• _Testo fornito_
Viterbese-Rieti, oggi si gioca un derby importante

Siamo al giorno domenica 22 dicembre, giornata indicata per l’attesa partitaviterbese-tifosi tra Viterbese e Rieti, le due squadre più accreditate per la vittoria finale del campionato. Dopo più di una settimana di attesa, finalmente alle 14:30 allo stadio “Rocchi” il match avrà inizio. Si attende il pubblico delle grandi occasioni da una parte e dall’altra. Si spera di vedere lo stadio come durante i playoff di Serie D giocati la primavera scorsa con tribuna e Curva Nord piene; gli ospiti si sono organizzati e si prevedono qualche centinaia in trasferta.

C’è anche la possibilità di vedere tifosi del Civitavecchia sugli spalti per via del gemellaggio che li lega ai reatini. La squadra gialloblù si è preparata al meglio per questa sfida. Il pareggio inaspettato a Cerveteri ha scombussolato un pò i piani per Natale, ma la voglia di riavvicinarsi alla capolista c’è…ed è essenziale! Questo scontro diretto potrebbe voler dire iniziare un nuovo campionato, sia in caso di successo che di sconfitta gialloblù mentre un pareggio lascerebbe le cose invariate con buon sorriso degli amaranto-celesti. Mister Solimina ha provato l’undici anti-Rieti. C’è quasi la certezza di vedere in campo il neo-acquisto, recente conoscenza, Rocco Giannone. Il forte mediano è arrivato in settimana per colmare la lacuna lasciata da Romondini. Sarà un’altra prima volta anche per Matias Vegnaduzzo che, dopo la breve esperienza ad Ascoli, torna a Viterbo sposando la causa gialloblù. Oltre a questi due, ci sarà Fapperdue in difesa come stopper a testimoniare la presenza di vari elementi della squadra formata la scorsa stagione

. Con ogni probabilità si partirà con il modulo più conosciuto da Solimina, ovvero il 4-2-3-1. Sfilando le probabili pedine in campo dal primo minuto, si trova Boccolini a porta; Federici secondo stopper, Rausa e Toto terzini; Faenzi secondo mediano, Pero Nullo e Ghezzi (o Giurato) esterni con Cerone tre-quartista; l’attaccante argentino unica punta. C’è la possibilità di vedere a partita in corso un cambio di modulo orientato al 4-3-3.

Si vedrebbe la difesa invariata; il centrocampo formarsi nella linea a tre con Giannone mediano, Faenzi e Ghezzi esterni; l’attacco con Vegnaduzzo unica punta, Pero Nullo e Cerone esterni con l’entrata in campo di Gubinelli al posto di quest’ultimo.

• _Attività 1_
Per ciascuna affermazione indica se concorda con l'articolo sul derby, rispondendo sì o no e citando le parole decisive: (a) la partita comincia alle 14:30 allo stadio “Rocchi”; (b) Giannone è arrivato per colmare la lacuna lasciata da Fapperdue; (c) Vegnaduzzo torna a Viterbo dopo una breve esperienza a Cerveteri.
• _Attività 2_
Riscrivi la parte dell'articolo sul derby che si apre con le parole contenenti "Si vedrebbe la" e si chiude con "posto di quest’ultimo.", sostituendo "esterni" con "laterali".
Per rispondere ci si basa soltanto sull'articolo sul derby.

[Record di un dataset]

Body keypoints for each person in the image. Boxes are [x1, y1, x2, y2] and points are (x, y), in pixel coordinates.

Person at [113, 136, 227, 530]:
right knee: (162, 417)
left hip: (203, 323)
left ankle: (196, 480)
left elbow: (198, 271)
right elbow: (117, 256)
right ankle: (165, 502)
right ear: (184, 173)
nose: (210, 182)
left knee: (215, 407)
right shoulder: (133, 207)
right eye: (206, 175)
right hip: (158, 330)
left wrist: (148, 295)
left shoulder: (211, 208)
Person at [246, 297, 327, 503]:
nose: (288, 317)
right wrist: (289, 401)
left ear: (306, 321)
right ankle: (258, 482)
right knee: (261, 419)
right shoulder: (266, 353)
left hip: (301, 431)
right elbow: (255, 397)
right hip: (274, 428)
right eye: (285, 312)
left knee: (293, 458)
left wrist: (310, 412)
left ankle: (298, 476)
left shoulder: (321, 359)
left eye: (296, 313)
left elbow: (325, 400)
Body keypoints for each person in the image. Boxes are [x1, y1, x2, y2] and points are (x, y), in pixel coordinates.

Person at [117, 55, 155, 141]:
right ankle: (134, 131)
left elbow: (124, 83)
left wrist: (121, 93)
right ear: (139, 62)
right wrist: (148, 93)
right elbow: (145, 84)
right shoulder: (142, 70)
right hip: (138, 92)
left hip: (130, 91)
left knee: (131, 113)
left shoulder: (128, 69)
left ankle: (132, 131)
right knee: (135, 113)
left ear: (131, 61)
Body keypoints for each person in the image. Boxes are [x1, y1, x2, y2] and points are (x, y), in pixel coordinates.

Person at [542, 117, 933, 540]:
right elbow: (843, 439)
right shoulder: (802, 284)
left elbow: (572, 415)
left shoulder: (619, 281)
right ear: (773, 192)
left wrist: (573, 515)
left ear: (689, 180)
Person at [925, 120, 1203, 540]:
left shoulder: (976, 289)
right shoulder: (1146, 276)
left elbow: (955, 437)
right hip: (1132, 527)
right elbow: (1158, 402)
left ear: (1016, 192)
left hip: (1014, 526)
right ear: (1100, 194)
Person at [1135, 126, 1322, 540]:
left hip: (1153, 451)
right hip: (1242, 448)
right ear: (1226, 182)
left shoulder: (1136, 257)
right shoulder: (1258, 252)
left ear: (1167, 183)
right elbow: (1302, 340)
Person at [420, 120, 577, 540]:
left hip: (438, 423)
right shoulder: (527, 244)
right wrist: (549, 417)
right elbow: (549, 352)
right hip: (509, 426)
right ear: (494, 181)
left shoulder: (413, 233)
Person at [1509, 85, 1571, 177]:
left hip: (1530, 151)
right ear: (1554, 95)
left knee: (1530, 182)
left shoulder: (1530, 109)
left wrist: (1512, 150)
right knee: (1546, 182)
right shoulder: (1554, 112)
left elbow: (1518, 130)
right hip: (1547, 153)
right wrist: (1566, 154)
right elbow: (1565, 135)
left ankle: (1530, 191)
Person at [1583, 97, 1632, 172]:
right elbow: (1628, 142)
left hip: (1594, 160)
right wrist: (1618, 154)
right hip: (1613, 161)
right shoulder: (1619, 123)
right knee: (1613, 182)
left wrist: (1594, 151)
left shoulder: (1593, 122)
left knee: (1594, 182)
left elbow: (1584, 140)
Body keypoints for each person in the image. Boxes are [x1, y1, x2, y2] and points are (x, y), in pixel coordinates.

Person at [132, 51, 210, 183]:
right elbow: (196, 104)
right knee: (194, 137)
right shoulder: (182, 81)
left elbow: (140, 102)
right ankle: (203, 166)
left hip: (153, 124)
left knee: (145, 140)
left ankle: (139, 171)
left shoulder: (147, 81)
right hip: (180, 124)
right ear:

• _Risultato 1_
(a) Sì: "finalmente alle 14:30 allo stadio “Rocchi” il match avrà inizio".
(b) No: "è arrivato in settimana per colmare la lacuna lasciata da Romondini".
(c) No: "dopo la breve esperienza ad Ascoli, torna a Viterbo".

• _Risultato 2_
Si vedrebbe la difesa invariata; il centrocampo formarsi nella linea a tre con Giannone mediano, Faenzi e Ghezzi laterali; l’attacco con Vegnaduzzo unica punta, Pero Nullo e Cerone laterali con l’entrata in campo di Gubinelli al posto di quest’ultimo.